- _PROMPT 1_
Answer these questions from the dill passage, one line each:
(a) Where is the plant indigenous?
(b) In which countries is it cultivated?
(c) What are the average length and breadth of the mericarps?
- _PROMPT 2_
Rewrite the dill passage between "This section is" and "very early times.", inclusive, changing "Roumania" to "Romania".
- _PROMPT 3_
For each statement, say yes or no according to the dill passage, and quote the words that decide it:
(a) Dill is a perennial herb.
(b) The drug has come into use in this country only recently.
(c) In the commercial drug, the mericarps are usually separate and free from the pedicel.

- _EXTRACT TO READ_
********************

This section is from the book "A Text Book Of Materia Medica, Being An Account Of The More Important Crude Drugs Of Vegetable And Animal Origin", by Henry G. Greenish. Also available from Amazon: A Text Book of Materia Medica : Being an Account of the More Important Crude Drugs of Vegetable and Animal Origin.
The dill, Peucedanum graveolens, Bentham and Hooker filius (N.O. Umbelliferoe) is a short erect annual herb indigenous to the Mediterranean districts and southern Russia, but cultivated in England, Germany, and Roumania. The plant was formerly placed in a separate genus, Ane-thum, whence the name ' Fructus Anethi '; it is now included in the genus Peucedanum.
The drug has been in use in this country from very early times.
In the commercial drug the two mericarps of which the fruit is composed are usually separate and free from the pedicel; they are broadly oval in outline, and so strongly dorsally compressed as to be nearly flat. They average about 4 mm. in length and 2.5 mm. in breadth.

********************

Page-level text extractions
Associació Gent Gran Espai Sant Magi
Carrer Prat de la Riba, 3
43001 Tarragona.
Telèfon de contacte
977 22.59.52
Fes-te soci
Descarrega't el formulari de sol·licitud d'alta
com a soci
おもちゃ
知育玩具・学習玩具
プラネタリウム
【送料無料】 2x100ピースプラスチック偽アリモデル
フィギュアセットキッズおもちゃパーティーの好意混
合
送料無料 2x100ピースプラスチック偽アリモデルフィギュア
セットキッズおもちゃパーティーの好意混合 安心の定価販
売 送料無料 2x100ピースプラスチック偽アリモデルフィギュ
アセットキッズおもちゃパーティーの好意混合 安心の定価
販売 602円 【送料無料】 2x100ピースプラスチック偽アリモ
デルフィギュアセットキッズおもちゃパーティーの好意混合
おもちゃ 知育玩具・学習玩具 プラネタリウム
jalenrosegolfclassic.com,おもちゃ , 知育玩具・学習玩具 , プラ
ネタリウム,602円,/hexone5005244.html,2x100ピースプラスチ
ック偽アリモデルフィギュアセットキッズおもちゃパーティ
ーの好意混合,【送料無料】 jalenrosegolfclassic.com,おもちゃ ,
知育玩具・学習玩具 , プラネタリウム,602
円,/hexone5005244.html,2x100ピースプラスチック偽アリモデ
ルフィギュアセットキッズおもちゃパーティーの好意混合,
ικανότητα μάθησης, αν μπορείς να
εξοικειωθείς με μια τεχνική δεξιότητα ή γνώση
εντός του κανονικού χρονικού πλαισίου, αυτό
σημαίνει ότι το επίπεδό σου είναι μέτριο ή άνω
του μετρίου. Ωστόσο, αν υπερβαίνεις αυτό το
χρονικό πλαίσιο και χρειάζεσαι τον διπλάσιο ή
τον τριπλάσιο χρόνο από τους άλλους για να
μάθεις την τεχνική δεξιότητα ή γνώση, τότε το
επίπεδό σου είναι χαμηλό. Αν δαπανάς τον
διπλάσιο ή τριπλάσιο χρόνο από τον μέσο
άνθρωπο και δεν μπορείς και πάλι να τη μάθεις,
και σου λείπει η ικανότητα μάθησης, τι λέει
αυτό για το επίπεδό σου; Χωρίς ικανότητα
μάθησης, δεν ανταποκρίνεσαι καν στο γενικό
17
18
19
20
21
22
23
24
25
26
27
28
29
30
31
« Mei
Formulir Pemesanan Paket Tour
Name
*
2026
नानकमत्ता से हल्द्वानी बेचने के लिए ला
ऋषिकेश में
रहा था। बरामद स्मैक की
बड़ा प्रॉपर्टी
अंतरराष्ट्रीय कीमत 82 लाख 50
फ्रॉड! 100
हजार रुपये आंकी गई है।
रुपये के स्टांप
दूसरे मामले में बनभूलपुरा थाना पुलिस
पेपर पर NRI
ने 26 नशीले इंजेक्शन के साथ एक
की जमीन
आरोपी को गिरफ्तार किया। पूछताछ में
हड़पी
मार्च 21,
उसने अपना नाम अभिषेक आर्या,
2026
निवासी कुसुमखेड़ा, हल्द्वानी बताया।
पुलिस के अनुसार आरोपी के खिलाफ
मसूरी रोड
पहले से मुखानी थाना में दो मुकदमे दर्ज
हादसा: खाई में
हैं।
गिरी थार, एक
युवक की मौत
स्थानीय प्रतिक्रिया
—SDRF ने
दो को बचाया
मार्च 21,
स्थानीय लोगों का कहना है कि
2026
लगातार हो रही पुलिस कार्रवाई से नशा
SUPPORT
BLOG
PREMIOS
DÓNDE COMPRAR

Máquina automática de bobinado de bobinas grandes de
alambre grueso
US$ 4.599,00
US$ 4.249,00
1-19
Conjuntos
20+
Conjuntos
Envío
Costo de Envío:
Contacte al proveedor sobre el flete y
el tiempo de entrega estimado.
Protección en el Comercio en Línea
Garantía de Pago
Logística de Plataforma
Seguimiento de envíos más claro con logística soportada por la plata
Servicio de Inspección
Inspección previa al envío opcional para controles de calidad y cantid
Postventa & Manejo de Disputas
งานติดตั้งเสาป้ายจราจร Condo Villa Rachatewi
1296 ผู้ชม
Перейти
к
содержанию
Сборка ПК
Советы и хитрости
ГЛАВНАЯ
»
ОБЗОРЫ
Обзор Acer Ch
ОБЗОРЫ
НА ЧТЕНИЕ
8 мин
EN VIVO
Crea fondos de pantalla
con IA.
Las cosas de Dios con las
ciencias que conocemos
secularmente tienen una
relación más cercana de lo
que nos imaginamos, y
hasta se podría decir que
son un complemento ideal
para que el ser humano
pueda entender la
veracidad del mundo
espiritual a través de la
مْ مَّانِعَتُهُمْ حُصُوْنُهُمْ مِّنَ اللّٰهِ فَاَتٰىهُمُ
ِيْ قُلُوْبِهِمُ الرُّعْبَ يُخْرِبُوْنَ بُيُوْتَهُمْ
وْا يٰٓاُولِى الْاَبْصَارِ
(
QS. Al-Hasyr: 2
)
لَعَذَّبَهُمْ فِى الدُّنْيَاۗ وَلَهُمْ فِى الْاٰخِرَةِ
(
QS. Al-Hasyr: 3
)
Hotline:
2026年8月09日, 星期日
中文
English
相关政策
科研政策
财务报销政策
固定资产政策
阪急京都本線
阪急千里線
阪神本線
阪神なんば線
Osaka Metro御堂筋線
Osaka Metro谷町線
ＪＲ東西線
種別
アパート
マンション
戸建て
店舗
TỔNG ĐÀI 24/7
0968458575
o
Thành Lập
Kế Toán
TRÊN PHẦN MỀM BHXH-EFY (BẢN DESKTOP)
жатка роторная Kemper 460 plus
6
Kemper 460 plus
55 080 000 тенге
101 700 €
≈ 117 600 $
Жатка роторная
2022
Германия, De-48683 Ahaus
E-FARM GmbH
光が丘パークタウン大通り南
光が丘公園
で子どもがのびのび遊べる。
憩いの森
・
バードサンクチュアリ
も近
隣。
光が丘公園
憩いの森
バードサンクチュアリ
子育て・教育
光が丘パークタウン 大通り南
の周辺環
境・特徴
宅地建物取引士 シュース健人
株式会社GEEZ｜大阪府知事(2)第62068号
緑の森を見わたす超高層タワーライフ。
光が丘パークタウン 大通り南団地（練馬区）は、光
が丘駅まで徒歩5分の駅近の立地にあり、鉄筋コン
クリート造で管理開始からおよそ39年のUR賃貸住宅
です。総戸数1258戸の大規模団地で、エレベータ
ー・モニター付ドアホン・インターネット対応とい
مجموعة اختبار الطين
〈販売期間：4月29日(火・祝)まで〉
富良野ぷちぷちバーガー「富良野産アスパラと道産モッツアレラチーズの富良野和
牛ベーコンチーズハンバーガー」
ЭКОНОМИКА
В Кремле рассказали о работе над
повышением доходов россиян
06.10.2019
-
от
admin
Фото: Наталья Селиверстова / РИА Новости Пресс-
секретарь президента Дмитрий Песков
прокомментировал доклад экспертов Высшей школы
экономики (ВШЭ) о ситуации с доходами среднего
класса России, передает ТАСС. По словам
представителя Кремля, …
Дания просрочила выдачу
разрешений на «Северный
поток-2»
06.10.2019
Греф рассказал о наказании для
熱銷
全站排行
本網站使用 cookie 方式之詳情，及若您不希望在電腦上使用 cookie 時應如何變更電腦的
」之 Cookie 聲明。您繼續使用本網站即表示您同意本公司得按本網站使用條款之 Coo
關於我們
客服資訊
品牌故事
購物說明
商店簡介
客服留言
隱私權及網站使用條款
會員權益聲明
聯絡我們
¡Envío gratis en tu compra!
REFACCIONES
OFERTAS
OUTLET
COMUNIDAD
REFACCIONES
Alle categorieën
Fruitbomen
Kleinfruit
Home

********************

- _WRITTEN RESPONSE 1_
(a) The Mediterranean districts and southern Russia
(b) England, Germany, and Roumania
(c) About 4 mm in length and 2.5 mm in breadth

- _WRITTEN RESPONSE 2_
This section is from the book "A Text Book Of Materia Medica, Being An Account Of The More Important Crude Drugs Of Vegetable And Animal Origin", by Henry G. Greenish. Also available from Amazon: A Text Book of Materia Medica : Being an Account of the More Important Crude Drugs of Vegetable and Animal Origin.
The dill, Peucedanum graveolens, Bentham and Hooker filius (N.O. Umbelliferoe) is a short erect annual herb indigenous to the Mediterranean districts and southern Russia, but cultivated in England, Germany, and Romania. The plant was formerly placed in a separate genus, Ane-thum, whence the name ' Fructus Anethi '; it is now included in the genus Peucedanum.
The drug has been in use in this country from very early times.

- _WRITTEN RESPONSE 3_
(a) No: "a short erect annual herb"
(b) No: "The drug has been in use in this country from very early times."
(c) Yes: "the two mericarps of which the fruit is composed are usually separate and free from the pedicel"